SBA Tip # 6

 

The SBA lender “MUST” secure all available collateral up to fully secured.

 

By Stephen Mariani

 

Actual SOP writing prior to January, 2014. This typically included all properties own by the borrower, all stocks and bonds along with life insurance cash values AND any additional cash accounts that are not IRA or otherwise protected accounts. As you can imagine we see this as a cause for much heartburn amongst our higher net worth buyers and has sometimes stopped many an acquisition from happening. 

 

So what’s changed and how does it affect us today? 

 

The SBA SOP new wording now requires all of a borrower’s interest in real property but does NOT specify all available.

 

“For loans in excess of $350,000, SBA requires that the lender collateralize the loan to the maximum extent possible up to the loan amount.

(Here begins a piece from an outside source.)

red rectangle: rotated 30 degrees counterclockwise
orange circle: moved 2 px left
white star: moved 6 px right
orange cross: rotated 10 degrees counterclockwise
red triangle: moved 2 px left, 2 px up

If fixed assets do not fully secure the loan, the lender must take available equity in the personal real estate of the principals as collateral.”

 

 

Now the new question becomes how the lender interprets this new writing as it does “Exclude” cash accounts.

 

 Here is what we’ve been able to determine regarding the above and lender interpretation

 

After beginning our quest with more than six larger, direct SBA lenders and asking the question, will you secure a buyer’s cash accounts? The overwhelming response has been “One a case by case basis”. Well, that puts an end to the grey area and is clear as mud. So now we have been monitoring more than 12 loans submitted to different lenders and can tell you first hand that most of the larger lenders will not secure cash accounts for a few various reasons. First, the hot topic over the last 3 years has been “post closing liquidity” which translates into “don’t leave the borrower broke” in everyday terms. So we are seeing most lenders documenting their files citing this as a reason for not taking cash accounts but still putting a memo in the file describing why they didn’t. Overall we believe once these lenders become reasonable assured by SBA that this leaving of accounts will not cause their loan guarantees to be in jeopardy, more lenders will do it. Here is really what matters to you, me and potential buyers of larger businesses. With our higher net worth clientele we find one of the initial deal killers is when they understand all their liquid cash accounts will be collateralizing the loan, something they are never prepared for and many times unwilling to even consider. In 2014 we can now explore options with the lenders right up front and make them commit to leaving those accounts out use as collateral, a great alternative. We must still address the personal liquidity rule with them to be sure they are eligible for SBA financing, but that is a much smaller concern than locking their accounts up indefinitely. A big win for big business and higher net worth buyers.